Background: Mental illness is common among hospitalized patients and is associated with increased length of stay, higher costs, and worse clinical outcomes. Inpatient psychiatry consultations have traditionally held a reactive model, in which primary teams obtain consultation for patients that have developed active psychiatric symptoms. The reactive model has frequently led to missed opportunities to address mental health issues, increased length of stay due to late recognition of active psychiatric problems, and suboptimal coordination of post-discharge mental health services. Some hospital programs have adopted a proactive approach to psychiatry consultation to address co-morbid psychiatric conditions among hospitalized patients, though the data on program outcomes and cost savings are still emerging.

Purpose: We describe a program in which a psychiatric consultation service was embedded in Medicine Units primarily staffed by hospitalists. The goals of the program were to identify and intervene on patients with psychiatric needs before problems arise. Outcome measures included length of stay (LOS) and cost savings.

Description: This clinical program was conducted at a large urban academic hospital. The program enacted a multi-disciplinary team, referred to as the Behavioral Health Intervention Team (BHIT), composed of social worker, psychiatrist physician, and nurse practitioner. This team was linked to three inpatient Medicine units staffed by hospitalists. The clinical goal of the BHIT was to address behavioral barriers to medical care, avoid psychiatric crisis, and lend support to the clinical floor staff for patients with psychiatric co-morbidities admitted to these units. When active psychiatric symptoms emerged, the BHIT also provided guidance for treatment recommendation and crisis management. Patients were screened in by BHIT and by unit nurses and hospitalist physicians (figure 1).
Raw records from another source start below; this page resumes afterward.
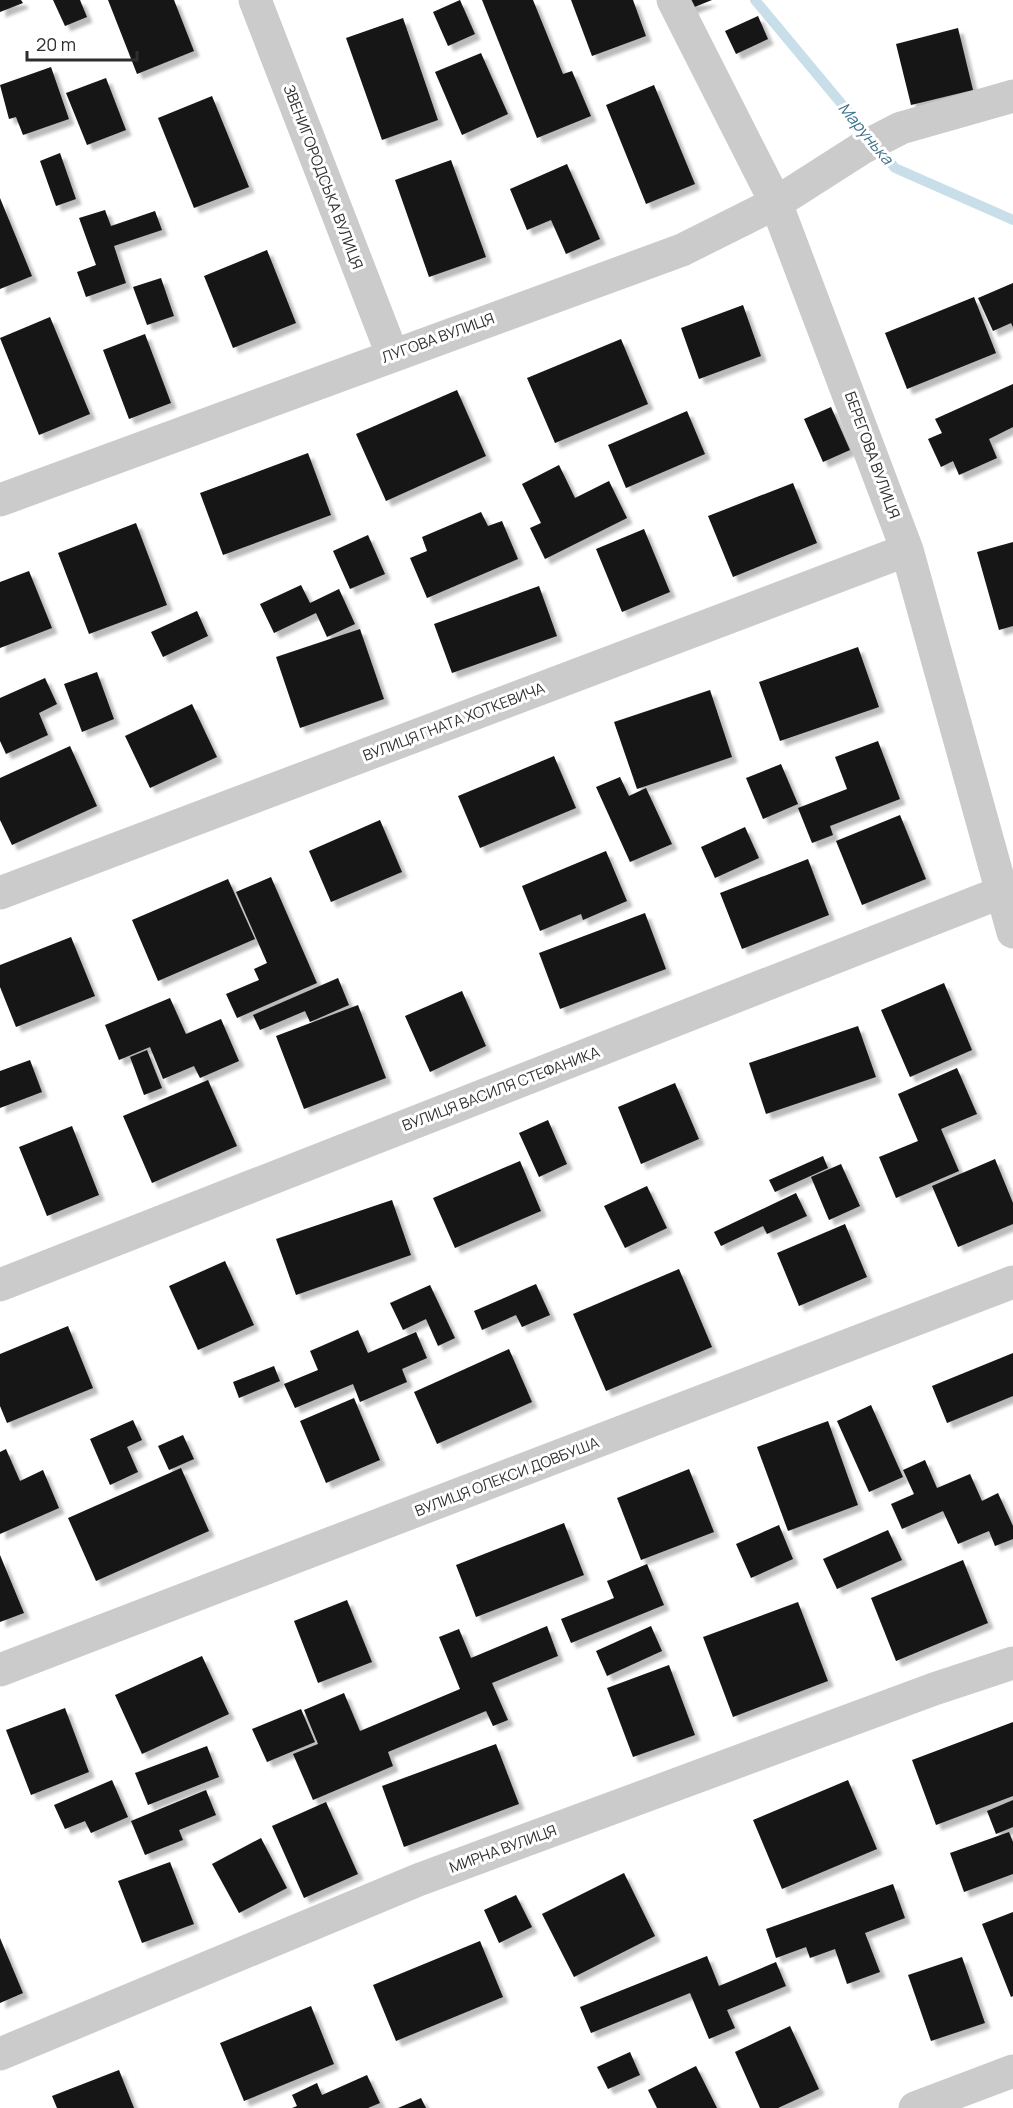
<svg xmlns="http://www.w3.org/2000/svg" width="1013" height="2108" font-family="Manrope,sans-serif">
<defs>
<filter id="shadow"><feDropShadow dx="5.5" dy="5.5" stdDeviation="1.5" flood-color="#0004"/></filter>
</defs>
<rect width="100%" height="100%" fill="#fff"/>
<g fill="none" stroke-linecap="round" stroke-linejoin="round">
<!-- stream -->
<path stroke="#c8dfea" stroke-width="10" d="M755 0 895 168 1013 220"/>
</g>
<!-- building -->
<path fill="#151515" filter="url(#shadow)" d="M0 0H21L23 3 0 12Z
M53 0H80L87 17 65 26Z
M108 0H174L194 51 137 74Z
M460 0 475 34 448 46 433 12Z
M482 0H533L563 74 572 71 591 116 537 138Z
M571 0H633L646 36 592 56Z
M683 0H712L687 10Z
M758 16 768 39 736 54 725 31Z
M403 18 438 120 382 140 346 38Z
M958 28 973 90 911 105 896 44Z
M481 53 508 114 462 135 435 72Z
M51 67 69 119 23 135 16 117 9 119 0 85Z
M106 78 126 130 87 145 66 93Z
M654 85 695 184 646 204 606 105Z
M212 96 249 187 194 208 158 118Z
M60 153 76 199 56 206 40 161Z
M451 160 486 257 429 277 395 180Z
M567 164 600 239 566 254 551 220 527 230 510 189Z
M0 198 32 276 0 289Z
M105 210 111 226 155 211 162 230 114 246 126 283 86 297 77 272 96 265 79 218Z
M267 250 296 323 233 348 204 276Z
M161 278 174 316 147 325 133 287Z
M1013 283V327L1011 323 993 331 978 298Z
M974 297 996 353 907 389 885 333Z
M743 305 761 356 699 379 681 328Z
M50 317 90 414 39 435 0 338Z
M145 334 171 403 129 419 103 350Z
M621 339 648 404 555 443 527 378Z
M1013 384V427L989 439 997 458 959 475 953 461 941 467 928 439 942 433 935 419Z
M457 390 486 456 386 501 356 434Z
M831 407 850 450 823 462 804 419Z
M687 411 705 454 626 488 608 445Z
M308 453 331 515 223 555 200 493Z
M559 465 575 498 609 481 627 518 545 559 530 528 541 523 522 484Z
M793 483 817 543 733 577 708 516Z
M481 512 488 526 502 521 518 559 427 598 410 558 427 551 422 537Z
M136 523 167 605 89 634 58 553Z
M644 529 670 592 622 612 596 549Z
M368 535 385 574 350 589 333 551Z
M1013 542V626L999 630 977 552Z
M29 571 52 628 0 648V582Z
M301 585 310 603 339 589 355 624 327 637 316 613 274 633 260 604Z
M539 586 557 636 452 673 434 624Z
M197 611 208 636 163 657 151 632Z
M360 629 384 699 300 728 276 657Z
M858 647 879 707 780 741 759 682Z
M97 672 114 719 82 732 64 684Z
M45 678 57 704 39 713 48 735 6 754 0 741V698Z
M710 690 732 757 637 789 614 722Z
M192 704 217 757 150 788 125 736Z
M878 741 900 799 830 826 833 835 812 843 798 808 847 789 835 757Z
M70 746 97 806 12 845 0 820V778Z
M554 756 576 808 480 848 458 796Z
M781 764 798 804 763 819 746 778Z
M620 777 629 796 646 788 672 844 630 862 596 787Z
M900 815 926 879 862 905 836 841Z
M380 820 402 872 331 902 309 851Z
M745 827 759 858 715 878 701 847Z
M606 851 627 901 583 920 581 914 540 931 522 886Z
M808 859 829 915 742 949 720 893Z
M271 877 317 983 237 1018 226 994 259 980 254 969 267 963 236 892Z
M228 879 255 939 158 981 132 920Z
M645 913 666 969 560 1009 539 953Z
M71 937 95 996 16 1027 0 987V965Z
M338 978 349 1005 310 1022 305 1011 260 1030 253 1015Z
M944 983 972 1050 910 1077 881 1010Z
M462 991 486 1046 430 1072 405 1016Z
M170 998 186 1034 221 1019 239 1061 200 1078 194 1066 163 1079 150 1047 119 1060 105 1025Z
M358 1005 386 1078 304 1109 276 1036Z
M858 1026 876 1077 766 1114 749 1063Z
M147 1050 162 1088 144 1095 130 1057Z
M30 1060 42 1092 0 1108V1071Z
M957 1068 977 1114 941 1129 959 1171 896 1198 879 1157 918 1141 898 1094Z
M208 1080 237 1146 152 1183 123 1116Z
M675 1083 699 1139 641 1164 618 1107Z
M548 1120 567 1164 539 1177 519 1133Z
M72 1126 99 1195 47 1216 19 1147Z
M823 1156 828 1168 775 1192 769 1180Z
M995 1159 1013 1203V1224L958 1247 932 1186Z
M520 1161 541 1211 455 1248 433 1198Z
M841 1164 860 1206 829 1220 811 1177Z
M647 1186 667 1228 625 1248 604 1206Z
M796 1193 807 1216 767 1234 763 1226 721 1246 714 1232Z
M392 1200 411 1255 296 1295 276 1239Z
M845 1224 867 1277 799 1306 777 1253Z
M225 1261 254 1325 198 1350 169 1286Z
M679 1269 712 1347 606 1391 573 1314Z
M536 1284 550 1315 522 1327 516 1315 482 1330 474 1311Z
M430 1285 455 1338 438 1346 426 1319 403 1330 390 1303Z
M68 1326 93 1388 7 1423 0 1406V1354Z
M358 1330 368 1353 416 1332 427 1358 402 1369 407 1382 360 1402 353 1384 295 1408 284 1384 318 1370 310 1351Z
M509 1349 532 1402 437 1444 414 1392Z
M1013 1353V1396L947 1423 932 1386Z
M274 1366 280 1381 239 1398 233 1382Z
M354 1398 380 1460 326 1483 300 1421Z
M871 1405 903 1477 869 1492 837 1421Z
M133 1420 142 1440 127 1447 138 1472 110 1485 90 1439Z
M828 1421 858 1505 788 1531 757 1447Z
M183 1435 194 1459 169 1470 158 1446Z
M6 1449 20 1481 43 1470 59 1508 0 1534V1452Z
M925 1460 937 1488 970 1474 982 1501 998 1493 1013 1526V1539L995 1546 989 1531 958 1544 943 1511 902 1529 891 1504 914 1494 903 1470Z
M181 1468 209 1531 96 1581 68 1518Z
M689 1469 714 1532 641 1560 617 1498Z
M564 1523 584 1575 476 1617 456 1565Z
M779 1525 793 1559 751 1578 736 1544Z
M888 1530 902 1560 837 1589 823 1559Z
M0 1555 24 1613 0 1622Z
M963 1560 988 1623 896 1661 871 1598Z
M647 1564 664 1605 571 1643 561 1619 614 1598 607 1581Z
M347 1600 372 1662 318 1683 294 1621Z
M798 1602 828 1681 733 1717 703 1637Z
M547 1626 558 1656 492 1683 508 1720 493 1726 486 1711 388 1752 393 1766 313 1800 293 1754 318 1744 304 1710 344 1693 360 1731 460 1689 439 1637 459 1629 471 1658Z
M651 1626 662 1651 607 1676 596 1651Z
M202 1656 229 1714 142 1754 115 1695Z
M669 1665 695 1735 633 1757 607 1688Z
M65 1708 89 1772 31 1795 6 1730Z
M301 1709 315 1742 267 1762 252 1729Z
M1013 1722V1796L936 1825 912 1760Z
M496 1744 519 1804 404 1847 382 1786Z
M207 1746 219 1777 148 1805 135 1773Z
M112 1780 128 1817 91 1833 85 1821 65 1829 54 1805Z
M848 1780 877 1849 782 1889 753 1820Z
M206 1790 216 1815 179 1830 183 1840 145 1855 131 1821Z
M1013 1800V1827L996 1834 987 1811Z
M326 1802 358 1874 304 1898 272 1826Z
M1009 1832 1013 1842V1874L964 1892 950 1853Z
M261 1838 287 1888 239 1913 212 1864Z
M170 1862 194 1924 142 1943 118 1881Z
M624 1873 655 1936 574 1977 542 1914Z
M893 1884 905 1918 865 1933 880 1972 847 1984 835 1949 810 1958 806 1947 776 1958 766 1929Z
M516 1895 532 1927 499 1943 484 1910Z
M1013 1912V1996L1011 1997 982 1924Z
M0 1938 23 1993 0 2003Z
M480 1941 503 1997 396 2041 373 1985Z
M707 1956 719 1986 776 1962 786 1986 727 2010 735 2028 709 2039 690 1993 591 2033 580 2007Z
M962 1957 985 2023 931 2041 908 1975Z
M311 2006 334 2064 244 2101 220 2043Z
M790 2026 819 2089 778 2108H760L735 2052Z
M630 2052 640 2075 608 2089 597 2067Z
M696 2066 717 2108H657L648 2090Z
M119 2070 134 2108H57L52 2096Z
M367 2075 380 2103 368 2108H292L297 2106 292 2095 317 2083 322 2095Z
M421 2098 426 2108H398Z"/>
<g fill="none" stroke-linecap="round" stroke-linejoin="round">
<!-- minor -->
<path stroke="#cbcbcb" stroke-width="33" d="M255 0 392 354
M673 0 776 203 907 550 1013 932
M0 500 682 250 776 203 862 148 901 128 1013 96
M0 893 907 550
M0 1285 1002 892
M0 1670 1013 1282
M0 2054 418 1880 934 1689 1013 1663
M915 2108 1013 2071"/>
</g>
<g text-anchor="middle" stroke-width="6" stroke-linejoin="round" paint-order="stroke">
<!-- street labels -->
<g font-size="15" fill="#2e2e2e" stroke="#fff">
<text transform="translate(323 177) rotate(69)" y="5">ЗВЕНИГОРОДСЬКА ВУЛИЦЯ</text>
<text transform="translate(438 338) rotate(-20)" y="5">ЛУГОВА ВУЛИЦЯ</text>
<text transform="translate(872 455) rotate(70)" y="5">БЕРЕГОВА ВУЛИЦЯ</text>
<text transform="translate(454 722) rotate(-21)" y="5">ВУЛИЦЯ ГНАТА ХОТКЕВИЧА</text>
<text transform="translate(501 1089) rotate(-21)" y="5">ВУЛИЦЯ ВАСИЛЯ СТЕФАНИКА</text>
<text transform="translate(507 1477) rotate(-21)" y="5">ВУЛИЦЯ ОЛЕКСИ ДОВБУША</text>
<text transform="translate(503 1849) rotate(-20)" y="5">МИРНА ВУЛИЦЯ</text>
</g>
<!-- water labels -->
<g font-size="16" font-style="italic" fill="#3f738d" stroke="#fff">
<text transform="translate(866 133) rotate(50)" y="6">Марунька</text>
</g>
</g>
<!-- scale -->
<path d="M27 51v9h110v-9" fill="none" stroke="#2e2e2e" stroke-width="3"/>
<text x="36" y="51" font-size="18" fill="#2e2e2e" stroke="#ffffff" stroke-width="4.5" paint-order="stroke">20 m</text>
</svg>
In 2018, the BHIT program screened in 365 unique consultations as compared to 191 on the traditional service the previous year. This represented a 91% increase in cases seen over the course of a year. Among patients seen by BHIT, the average LOS was 10.5 days compared to 18.5 days for those seen under the traditional model. For inlier patients with LOS < 31 days, this pattern held with 350 patients seen by BHIT with average LOS 8.4 days, compared to 164 patients seen in the traditional model with average LOS at 11.5 days (p=0.004). This reduction in LOS represented potential savings of $1,260,000 across a twelve-month period.Clinician feedback on the program was largely positive, with survey comments indicating reduction in clinician anxiety, unit staff feeling support with de-escalating “messy” situations, staff valuing integrated multi-disciplinary approach, and staff appreciating consistent BHIT members who were embedded within the units and easy to contact.

Conclusions: Adoption of a multi-disciplinary team dedicated to addressing psychiatric co-morbidities in hospitalized patients led to decreased length of stay and increased cost-savings. When embedded into Medicine units, the proactive BHIT team was able to see many more patients than a traditional consultation model. Subjective program appraisal by floor staff was universally positive.